The trainer flung the knife at him, and he had only a heartbeat of time to move out of the way and yank it out of the wall. They sparred for a forty-five second period before the trainer got the knife out of his hand and a blade pressed against his side.
"Was better," the trainer said. "But not enough." He slashed the knife along the asset's side. He dropped to the ground with a hiss of pain, flesh hand slipping along his skin in his own blood. "I give you two minutes and then we go again."
A hand gripped his jaw and forced him to look up. "And this time, little boy, if is not better?" The fingers gripped tighter. "This time, you will bleed until there is no blood left." The hand shoved him back, sending him sprawling across the floor.
The experience faded once more into the room with the technician, his handler, and the other asset. He took a deep breath. This, he understood. Pain and training. But it hadn't ever occurred to him that he hadn't always known Russian, that his arm had ever been new.
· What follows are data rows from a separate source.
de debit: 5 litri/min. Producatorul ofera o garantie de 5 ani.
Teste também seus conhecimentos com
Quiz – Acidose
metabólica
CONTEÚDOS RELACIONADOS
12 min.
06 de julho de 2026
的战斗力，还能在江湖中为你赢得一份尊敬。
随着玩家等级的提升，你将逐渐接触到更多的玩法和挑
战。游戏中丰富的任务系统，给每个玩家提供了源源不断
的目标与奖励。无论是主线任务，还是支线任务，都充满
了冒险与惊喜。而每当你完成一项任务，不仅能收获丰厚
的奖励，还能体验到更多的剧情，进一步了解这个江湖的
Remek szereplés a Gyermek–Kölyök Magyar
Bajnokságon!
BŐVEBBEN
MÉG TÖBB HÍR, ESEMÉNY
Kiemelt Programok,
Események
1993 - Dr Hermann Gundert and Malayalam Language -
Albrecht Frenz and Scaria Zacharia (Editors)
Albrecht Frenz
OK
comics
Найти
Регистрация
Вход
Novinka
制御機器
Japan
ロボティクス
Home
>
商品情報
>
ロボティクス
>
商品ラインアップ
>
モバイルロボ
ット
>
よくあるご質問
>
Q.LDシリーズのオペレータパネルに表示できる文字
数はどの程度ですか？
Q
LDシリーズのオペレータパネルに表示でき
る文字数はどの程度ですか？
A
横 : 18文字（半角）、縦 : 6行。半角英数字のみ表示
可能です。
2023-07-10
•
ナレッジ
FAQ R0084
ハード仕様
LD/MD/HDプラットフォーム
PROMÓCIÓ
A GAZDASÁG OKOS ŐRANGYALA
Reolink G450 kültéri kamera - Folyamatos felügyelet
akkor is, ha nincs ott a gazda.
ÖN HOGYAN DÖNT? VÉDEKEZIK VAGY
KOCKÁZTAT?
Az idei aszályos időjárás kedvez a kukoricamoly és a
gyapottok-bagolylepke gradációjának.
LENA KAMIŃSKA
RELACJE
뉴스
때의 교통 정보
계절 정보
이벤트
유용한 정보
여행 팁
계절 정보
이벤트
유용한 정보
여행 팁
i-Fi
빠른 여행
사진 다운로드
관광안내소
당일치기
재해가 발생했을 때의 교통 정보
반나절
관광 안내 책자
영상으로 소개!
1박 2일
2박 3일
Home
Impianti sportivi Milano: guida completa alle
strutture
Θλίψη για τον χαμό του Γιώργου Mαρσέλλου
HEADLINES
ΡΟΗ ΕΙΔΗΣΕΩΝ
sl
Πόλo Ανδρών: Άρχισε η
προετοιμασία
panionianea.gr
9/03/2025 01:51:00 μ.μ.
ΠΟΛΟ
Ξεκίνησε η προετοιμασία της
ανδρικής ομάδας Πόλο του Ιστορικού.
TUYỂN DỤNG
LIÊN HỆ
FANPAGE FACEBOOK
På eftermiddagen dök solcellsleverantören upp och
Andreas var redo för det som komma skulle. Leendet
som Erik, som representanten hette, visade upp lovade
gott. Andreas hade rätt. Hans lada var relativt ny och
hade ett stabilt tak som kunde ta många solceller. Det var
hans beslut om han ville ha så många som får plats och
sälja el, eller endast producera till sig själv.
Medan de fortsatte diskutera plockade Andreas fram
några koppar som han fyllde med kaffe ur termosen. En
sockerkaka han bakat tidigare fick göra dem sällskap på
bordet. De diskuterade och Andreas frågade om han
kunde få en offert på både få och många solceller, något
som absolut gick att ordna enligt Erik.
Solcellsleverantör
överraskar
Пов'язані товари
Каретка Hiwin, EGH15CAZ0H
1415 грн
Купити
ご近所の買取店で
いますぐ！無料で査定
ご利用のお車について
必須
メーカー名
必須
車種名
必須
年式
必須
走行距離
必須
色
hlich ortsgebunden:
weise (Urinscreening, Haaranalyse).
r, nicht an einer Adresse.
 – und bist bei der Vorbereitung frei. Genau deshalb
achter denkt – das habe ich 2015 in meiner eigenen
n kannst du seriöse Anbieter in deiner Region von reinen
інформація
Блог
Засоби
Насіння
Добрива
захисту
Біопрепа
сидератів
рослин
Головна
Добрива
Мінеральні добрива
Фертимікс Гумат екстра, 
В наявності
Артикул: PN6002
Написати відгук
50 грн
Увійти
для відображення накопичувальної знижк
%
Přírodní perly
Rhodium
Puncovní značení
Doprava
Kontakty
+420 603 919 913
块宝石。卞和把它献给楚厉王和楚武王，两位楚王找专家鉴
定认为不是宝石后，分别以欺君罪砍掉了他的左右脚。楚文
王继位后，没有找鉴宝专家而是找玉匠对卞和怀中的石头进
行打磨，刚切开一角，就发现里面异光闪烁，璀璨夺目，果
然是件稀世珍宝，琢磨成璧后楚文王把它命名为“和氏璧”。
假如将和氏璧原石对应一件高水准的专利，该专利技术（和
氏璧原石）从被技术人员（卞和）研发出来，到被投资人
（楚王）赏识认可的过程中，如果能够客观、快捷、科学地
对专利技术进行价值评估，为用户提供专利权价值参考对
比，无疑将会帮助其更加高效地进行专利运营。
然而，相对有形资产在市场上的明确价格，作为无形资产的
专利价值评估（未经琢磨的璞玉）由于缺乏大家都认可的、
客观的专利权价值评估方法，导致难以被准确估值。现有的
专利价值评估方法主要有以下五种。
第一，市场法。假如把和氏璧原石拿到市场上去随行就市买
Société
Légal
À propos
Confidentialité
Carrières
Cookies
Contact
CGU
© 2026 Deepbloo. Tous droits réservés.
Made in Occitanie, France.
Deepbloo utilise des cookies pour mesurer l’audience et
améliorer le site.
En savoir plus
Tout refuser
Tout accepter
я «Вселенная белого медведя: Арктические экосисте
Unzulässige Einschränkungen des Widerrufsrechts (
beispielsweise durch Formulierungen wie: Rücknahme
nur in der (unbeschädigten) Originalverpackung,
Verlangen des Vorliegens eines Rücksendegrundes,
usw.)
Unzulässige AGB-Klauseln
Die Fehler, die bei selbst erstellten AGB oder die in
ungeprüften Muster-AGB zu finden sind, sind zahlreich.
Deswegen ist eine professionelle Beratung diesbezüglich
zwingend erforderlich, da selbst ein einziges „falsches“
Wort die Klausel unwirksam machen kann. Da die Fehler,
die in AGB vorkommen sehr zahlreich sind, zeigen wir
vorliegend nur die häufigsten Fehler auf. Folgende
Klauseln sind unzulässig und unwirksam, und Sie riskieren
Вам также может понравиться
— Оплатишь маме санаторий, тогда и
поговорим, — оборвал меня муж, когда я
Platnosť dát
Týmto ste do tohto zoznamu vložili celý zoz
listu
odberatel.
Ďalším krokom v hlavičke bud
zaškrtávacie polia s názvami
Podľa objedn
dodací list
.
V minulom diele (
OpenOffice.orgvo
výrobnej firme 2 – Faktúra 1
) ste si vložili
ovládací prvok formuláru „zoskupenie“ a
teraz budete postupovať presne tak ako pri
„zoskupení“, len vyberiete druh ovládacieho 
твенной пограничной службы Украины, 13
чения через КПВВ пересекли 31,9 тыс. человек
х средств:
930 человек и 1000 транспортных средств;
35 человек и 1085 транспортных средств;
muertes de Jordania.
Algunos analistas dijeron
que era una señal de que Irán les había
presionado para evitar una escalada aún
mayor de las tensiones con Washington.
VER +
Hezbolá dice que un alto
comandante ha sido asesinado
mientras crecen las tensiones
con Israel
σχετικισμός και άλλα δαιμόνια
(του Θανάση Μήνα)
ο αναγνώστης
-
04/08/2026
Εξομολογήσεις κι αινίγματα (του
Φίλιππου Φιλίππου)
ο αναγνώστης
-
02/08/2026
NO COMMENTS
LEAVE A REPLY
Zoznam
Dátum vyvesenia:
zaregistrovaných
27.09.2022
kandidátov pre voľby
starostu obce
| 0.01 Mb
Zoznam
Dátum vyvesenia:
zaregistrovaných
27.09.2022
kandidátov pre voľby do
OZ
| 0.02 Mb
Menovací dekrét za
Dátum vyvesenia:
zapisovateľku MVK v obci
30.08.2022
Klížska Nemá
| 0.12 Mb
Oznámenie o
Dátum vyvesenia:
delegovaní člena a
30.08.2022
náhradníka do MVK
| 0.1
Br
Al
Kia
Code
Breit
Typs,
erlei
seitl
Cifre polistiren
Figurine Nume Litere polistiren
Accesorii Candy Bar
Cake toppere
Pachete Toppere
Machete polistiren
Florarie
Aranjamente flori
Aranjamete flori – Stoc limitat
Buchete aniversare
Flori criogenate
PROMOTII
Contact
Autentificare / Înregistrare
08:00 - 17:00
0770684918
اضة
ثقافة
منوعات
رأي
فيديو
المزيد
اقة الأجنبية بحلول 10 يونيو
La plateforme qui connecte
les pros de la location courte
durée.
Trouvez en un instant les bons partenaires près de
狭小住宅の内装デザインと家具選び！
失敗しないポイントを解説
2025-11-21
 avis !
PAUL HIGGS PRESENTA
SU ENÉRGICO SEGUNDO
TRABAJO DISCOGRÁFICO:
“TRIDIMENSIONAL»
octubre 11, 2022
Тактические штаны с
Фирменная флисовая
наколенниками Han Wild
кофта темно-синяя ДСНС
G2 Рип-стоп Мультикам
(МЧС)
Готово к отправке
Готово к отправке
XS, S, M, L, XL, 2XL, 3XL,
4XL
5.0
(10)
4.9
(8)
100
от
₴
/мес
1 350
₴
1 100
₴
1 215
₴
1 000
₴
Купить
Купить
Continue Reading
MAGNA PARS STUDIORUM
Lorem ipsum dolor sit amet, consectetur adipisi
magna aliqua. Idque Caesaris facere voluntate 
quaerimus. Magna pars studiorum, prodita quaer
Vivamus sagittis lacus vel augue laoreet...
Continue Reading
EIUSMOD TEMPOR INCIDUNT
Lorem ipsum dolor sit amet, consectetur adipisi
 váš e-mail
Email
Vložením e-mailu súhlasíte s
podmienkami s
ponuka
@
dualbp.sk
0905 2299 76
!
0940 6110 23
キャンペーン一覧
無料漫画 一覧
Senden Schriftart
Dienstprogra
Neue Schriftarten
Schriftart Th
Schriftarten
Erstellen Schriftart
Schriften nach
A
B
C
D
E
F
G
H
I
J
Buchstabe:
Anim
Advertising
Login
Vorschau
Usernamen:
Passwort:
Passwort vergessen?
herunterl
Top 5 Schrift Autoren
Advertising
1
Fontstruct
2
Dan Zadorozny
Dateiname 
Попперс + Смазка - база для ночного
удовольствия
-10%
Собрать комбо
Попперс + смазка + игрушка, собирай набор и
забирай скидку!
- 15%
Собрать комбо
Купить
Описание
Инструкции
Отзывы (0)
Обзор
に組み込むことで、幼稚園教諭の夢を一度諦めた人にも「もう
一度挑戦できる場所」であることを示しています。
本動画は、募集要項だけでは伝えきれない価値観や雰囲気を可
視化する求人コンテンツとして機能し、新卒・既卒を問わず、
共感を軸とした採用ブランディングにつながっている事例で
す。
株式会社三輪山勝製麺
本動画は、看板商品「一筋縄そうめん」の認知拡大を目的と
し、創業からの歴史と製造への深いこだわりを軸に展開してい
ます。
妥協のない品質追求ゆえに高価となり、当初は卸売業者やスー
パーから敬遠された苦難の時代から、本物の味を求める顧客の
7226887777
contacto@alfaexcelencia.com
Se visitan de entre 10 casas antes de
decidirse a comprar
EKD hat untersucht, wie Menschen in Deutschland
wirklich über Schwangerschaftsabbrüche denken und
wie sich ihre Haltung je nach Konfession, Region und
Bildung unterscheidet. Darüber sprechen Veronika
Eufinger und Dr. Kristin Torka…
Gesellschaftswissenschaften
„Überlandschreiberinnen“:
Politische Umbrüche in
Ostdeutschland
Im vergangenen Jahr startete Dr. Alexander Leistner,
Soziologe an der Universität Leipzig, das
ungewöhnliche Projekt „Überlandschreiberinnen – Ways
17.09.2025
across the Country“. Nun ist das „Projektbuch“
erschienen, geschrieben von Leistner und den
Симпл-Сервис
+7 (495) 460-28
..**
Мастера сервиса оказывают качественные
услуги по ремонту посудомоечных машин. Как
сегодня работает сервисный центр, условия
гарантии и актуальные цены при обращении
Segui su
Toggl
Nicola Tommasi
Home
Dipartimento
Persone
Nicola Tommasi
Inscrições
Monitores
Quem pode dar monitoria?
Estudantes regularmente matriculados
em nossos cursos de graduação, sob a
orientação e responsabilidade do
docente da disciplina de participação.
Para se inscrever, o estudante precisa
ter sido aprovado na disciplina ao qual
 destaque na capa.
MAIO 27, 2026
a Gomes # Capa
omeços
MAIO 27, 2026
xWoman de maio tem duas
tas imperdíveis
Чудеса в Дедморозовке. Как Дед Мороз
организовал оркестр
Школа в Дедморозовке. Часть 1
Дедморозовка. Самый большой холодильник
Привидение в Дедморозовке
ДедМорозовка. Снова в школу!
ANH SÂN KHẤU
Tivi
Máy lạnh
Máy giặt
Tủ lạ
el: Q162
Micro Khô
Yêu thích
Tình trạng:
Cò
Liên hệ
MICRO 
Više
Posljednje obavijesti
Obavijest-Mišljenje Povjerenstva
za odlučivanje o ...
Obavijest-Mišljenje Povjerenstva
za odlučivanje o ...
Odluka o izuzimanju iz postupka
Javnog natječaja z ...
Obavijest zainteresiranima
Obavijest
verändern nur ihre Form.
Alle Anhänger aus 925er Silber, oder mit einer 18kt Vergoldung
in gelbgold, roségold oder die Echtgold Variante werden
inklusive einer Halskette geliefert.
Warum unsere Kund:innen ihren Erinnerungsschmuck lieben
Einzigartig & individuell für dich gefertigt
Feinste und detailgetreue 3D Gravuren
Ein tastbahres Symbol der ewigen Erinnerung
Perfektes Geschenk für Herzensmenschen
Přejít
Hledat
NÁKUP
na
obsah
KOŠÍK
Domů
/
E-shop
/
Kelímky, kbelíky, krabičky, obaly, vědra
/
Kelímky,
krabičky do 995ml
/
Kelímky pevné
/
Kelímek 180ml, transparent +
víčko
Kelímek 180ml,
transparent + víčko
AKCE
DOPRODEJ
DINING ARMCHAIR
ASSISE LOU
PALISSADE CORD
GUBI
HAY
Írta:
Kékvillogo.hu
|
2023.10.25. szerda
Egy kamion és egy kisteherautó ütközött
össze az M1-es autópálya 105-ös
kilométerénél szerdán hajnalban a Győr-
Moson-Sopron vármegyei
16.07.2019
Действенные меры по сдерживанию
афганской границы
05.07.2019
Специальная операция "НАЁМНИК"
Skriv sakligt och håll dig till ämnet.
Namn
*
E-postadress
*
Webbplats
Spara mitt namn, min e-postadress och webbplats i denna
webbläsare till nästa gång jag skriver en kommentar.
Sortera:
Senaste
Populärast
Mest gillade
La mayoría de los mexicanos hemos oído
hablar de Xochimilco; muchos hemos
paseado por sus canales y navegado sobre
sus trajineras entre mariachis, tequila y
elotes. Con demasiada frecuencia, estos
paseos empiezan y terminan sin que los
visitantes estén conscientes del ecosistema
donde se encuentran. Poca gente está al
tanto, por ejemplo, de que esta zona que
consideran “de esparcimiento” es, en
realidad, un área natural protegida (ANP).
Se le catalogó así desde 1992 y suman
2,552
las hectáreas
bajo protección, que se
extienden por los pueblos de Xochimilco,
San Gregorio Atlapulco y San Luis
"So," Agent Barnes said, "the programming is being rewritten to remove the flaws?" He supposed that made sense. Although why it required dredging up these--maybe they were false positives things that had never happened but the programming had inadvertently created in his mind. That would explain the boy with the turkey, at least. Maybe he really had always had the metal arm and the memory of training had been another inadvertent creation. Yes, much better to get rid of the false things. He could see the good in that.